Of 1,834 diesel cars held in the CAP NVD database, less than 200 so far comply with the so-called Euro IV emissions standards which govern levels of certain pollutants.

As an incentive for business car drivers to choose a Euro IV-compliant vehicle the UK government will waive the 3% surcharge currently paid by company diesel car drivers on their benefit in kind tax bill. But although manufacturers are claiming to be on schedule to meet the new standards – which will be fully enforced from January 2005 – slow progress reflects uncertainty in the market about how best to achieve compliance.

For example, a range of technical solutions is available, including particulate traps, six-speed gearboxes and new engine management chips. But often such systems increase CO2 emissions.
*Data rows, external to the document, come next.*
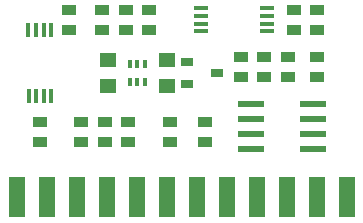
<source format=gts>
%FSLAX46Y46*%
G04 Gerber Fmt 4.6, Leading zero omitted, Abs format (unit mm)*
G04 Created by KiCad (PCBNEW (2014-09-02 BZR 5112)-product) date 2014-09-07 2:51:26 PM*
%MOMM*%
G01*
G04 APERTURE LIST*
%ADD10C,0.150000*%
%ADD11R,0.299720X1.300480*%
%ADD12R,1.300480X0.299720*%
%ADD13R,0.398780X0.797560*%
%ADD14R,1.000760X0.701040*%
%ADD15R,2.199640X0.599440*%
%ADD16R,1.397000X1.143000*%
%ADD17R,1.143000X0.812800*%
%ADD18R,1.350000X3.500000*%
G04 APERTURE END LIST*
D10*
D11*
X143544600Y-90944000D03*
X144179600Y-90944000D03*
X144840000Y-90944000D03*
X145475000Y-90944000D03*
X145475000Y-85356000D03*
X144827300Y-85356000D03*
X144179600Y-85356000D03*
X143531900Y-85356000D03*
D12*
X163694000Y-85455400D03*
X163694000Y-84820400D03*
X163694000Y-84160000D03*
X163694000Y-83525000D03*
X158106000Y-83525000D03*
X158106000Y-84172700D03*
X158106000Y-84820400D03*
X158106000Y-85468100D03*
D13*
X152102300Y-89797560D03*
X152750000Y-89797560D03*
X153397700Y-89797560D03*
X153397700Y-88202440D03*
X152750000Y-88202440D03*
X152102300Y-88202440D03*
D14*
X159520000Y-89000000D03*
X156980000Y-89952500D03*
X156980000Y-88047500D03*
D15*
X167598420Y-95405000D03*
X167598420Y-94135000D03*
X167598420Y-92865000D03*
X167598420Y-91595000D03*
X162401580Y-91595000D03*
X162401580Y-92865000D03*
X162401580Y-94135000D03*
X162401580Y-95405000D03*
D16*
X155250000Y-87920500D03*
X155250000Y-90079500D03*
X150250000Y-87920500D03*
X150250000Y-90079500D03*
D17*
X148000000Y-94850900D03*
X148000000Y-93149100D03*
X151750000Y-85350900D03*
X151750000Y-83649100D03*
X153750000Y-83649100D03*
X153750000Y-85350900D03*
X147000000Y-85350900D03*
X147000000Y-83649100D03*
X152000000Y-93149100D03*
X152000000Y-94850900D03*
X150000000Y-93149100D03*
X150000000Y-94850900D03*
X158500000Y-93149100D03*
X158500000Y-94850900D03*
X149750000Y-83649100D03*
X149750000Y-85350900D03*
X155500000Y-93149100D03*
X155500000Y-94850900D03*
X144500000Y-94850900D03*
X144500000Y-93149100D03*
X161500000Y-87649100D03*
X161500000Y-89350900D03*
X168000000Y-89350900D03*
X168000000Y-87649100D03*
X166000000Y-83649100D03*
X166000000Y-85350900D03*
X168000000Y-85350900D03*
X168000000Y-83649100D03*
X163500000Y-87649100D03*
X163500000Y-89350900D03*
X165500000Y-87649100D03*
X165500000Y-89350900D03*
D18*
X142530000Y-99500000D03*
X145070000Y-99500000D03*
X147610000Y-99500000D03*
X150150000Y-99500000D03*
X152690000Y-99500000D03*
X155230000Y-99500000D03*
X157770000Y-99500000D03*
X160310000Y-99500000D03*
X162850000Y-99500000D03*
X165390000Y-99500000D03*
X167930000Y-99500000D03*
X170470000Y-99500000D03*
M02*

</source>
And because company car tax is now related to levels of CO2 output, such solutions could add to the company car tax bill for the end user and threaten to negate the savings offered by avoiding the three per cent diesel surcharge on non-compliant vehicles.

It is also a measure of the uncertainty which surrounds Euro IV compliance that few manufacturer websites carry comprehensive information about their current position, with even compliant cars, in some cases, still not listed as such.

CAP NVD Manager, Helen Butterworth, whose team of experts maintains more than five million pieces of vehicle information feeding directly into vehicle choice and leasing rate quotation systems across the industry, said: “With only around 10% of cars currently Euro IV compliant this is an urgent issue for manufacturers and fleets.

“Drivers wishing to choose cars now, which will remain tax efficient during their whole term in the car, are faced with little choice at the moment and this means potential opportunities for corporate sales are currently being missed.

“It is evident from even the major diesel-renowned manufacturer websites that the lack of current information on Euro IV compliance reflects missed opportunities thanks to the slow progress towards finding solutions.

“Among the difficulties faced by manufacturers is that some of the equipment needed to adjust the emissions can add in the region of £500 to the cost of the car. If this is passed through to the end user then the tax advantages of compliance are potentially wiped out.

“Unfortunately there are no simple solutions to this problem as long as we have a UK policy of CO2-based benefit in kind taxation and a European-driven policy concentrating on reducing other types of emissions.”